Rohani walks an economic tightrope
Last year was a pivotal one for Iranian President Hassan Rohani. While he resisted political attacks from the principlist camp, Rohani’s government suspended liberal economic reforms. This was a response to tightening US sanctions after US President Donald Trump abandoned the 2015 nuclear agreement.
In consequence, Rohani finds himself in an “odd position,” Djavad Salehi-Isfahani, an economics professor at Virginia Tech and visiting fellow at the Brookings Institution, wrote in a Brookings paper released in December. He is “overseeing price controls, punishing commodity hoarders and subsidising imports of a variety of goods, including mobile phones.
Salehi-Isfahani added that Rohani had “lost the most liberal members of his economic team [notably Masoud Nili, economics adviser].”
Rohani has thereby abandoned pledges of two presidential elections — 2013 and 2017 — that he would improve living standards by boosting international trade, foreign direct investment and Iran’s private sector. Salehi-Isfahani spoke of Rohani’s shelved plans for greater transparency and unified exchange rates.
Salehi-Isfahani expressed professional frustration at the lack of clarity about billions of dollars of cash handouts and energy subsidies. The handouts date to the tenure of the presidency of Mahmoud Ahmadinejad, who tried to wean Iranians off subsidies on everyday items, including petrol. Handouts originally targeted poorer Iranians but expanded. Under Rohani, petrol remains cheap but access to handouts has been restricted.
“None of the three bodies responsible — Komiteh Emdad Emam Khomeini, the public charity; the Welfare Ministry; the Organisation for Targeted Subsidies — publishes data on how many people they support and how much they pay them,” said Salehi-Isfahani. “The Ahmadinejad system was transparent. People knew who got what. Now the number of applicants has increased 50%, not because the numbers of the poor are rising but because people are afraid of missing out when their neighbour is receiving something.”
At 29 cents a litre, Iran has the world’s third cheapest petrol after Venezuela and Sudan, statistics by globalpetrolprices.com (not allowing for purchasing power) indicate.

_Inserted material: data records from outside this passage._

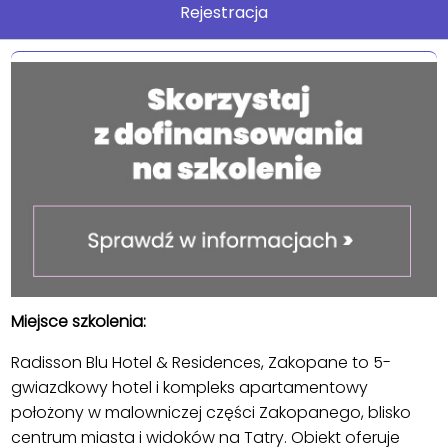
Rejestracja
Miejsce szkolenia:
Radisson Blu Hotel & Residences, Zakopane to 5-
gwiazdkowy hotel i kompleks apartamentowy
położony w malowniczej części Zakopanego, blisko
centrum miasta i widoków na Tatry. Obiekt oferuje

It is 43 cents in Egypt, 51 cents in Qatar, 54 cents in Saudi Arabia and 75 cents in Afghanistan.
Salehi-Isfahani argues this makes no fiscal sense, especially with Iran’s oil exports halved in 2018 by US sanctions. “The government is giving away its main source of revenue,” he said. “Iran sells twice as much energy to its own citizens — about 5 million barrels a day of oil equivalent, that’s gas and oil — as it has been exporting [before 2018 sanctions].”
Wary of losing public support, Rohani hasn’t raised petrol prices although he made cash handouts less accessible. “He thought cheap energy would please the middle class,” said Salehi-Isfahani. “He bought the argument used by the other side [the principlists] that giving money to people who aren’t poor is criminal whereas giving them cheap energy is acceptable.”
Unemployment figures are also hard to access, said Salehi-Isfahani, but there is a clear overall effect from “shrinking access to the world banking system” and from would-be investors’ reaction to government policy shifting from market reforms to greater state direction.
“The economy is shrinking,” he said, pointing to predictions that the country’s GDP would contract 3-7% this year. “The government puts unemployment at 12.5%. Probably it will go to 13-14% in 2019. The unemployed are mostly young,” Salehi-Isfahani said.
This, however, isn’t the biggest problem Iran faces in 2019.
“Unemployment is like the proverbial frog in a slowly boiling pot of water, whereas inflation is like pouring boiling water on the frog,” said Salehi-Isfahani. “Rising unemployment means your son is without work for three years rather than two. If rice or wheat doubles [in price], this hits everyone. The adjustment has to be immediate.”
Even with unemployment and inflation rising in 2019, Salehi-Isfahani said he expects the lure of globalisation to influence policy and Rohani to keep Iran within the 2015 nuclear deal. He may also win Iranian adherence to Financial Action Task Force regulations against money laundering. Accession proposals have been questioned by the watchdog Guardian Council.
“Ahmadinejad first proposed these changes to make Iranian banking compatible with the global system and eventually there’ll be enough bargaining inside Iran to pass them. It’s one of the signals they are sending to the Europeans that Iran can function as a country and is not so divided that you can’t deal with it,” Salehi-Isfahani said.
He also said he believes relations with Europe will probably keep Iran in the nuclear deal until at least the 2020 US presidential election, despite the limited gains now offered. “Globalisation is about trading with the West, not with Russia and China,” he said.
“Many people in Iran think this [Europe’s support for the nuclear agreement] is just food and medicine but this will matter in two years [if Trump loses, US sanctions ease and Iran’s economy opens up]. Anyone who looks at Iran with a broad perspective sees the country as a viable partner. It’s a matter of time. The middle class, young people, are looking to join in. They’re banging at the door.”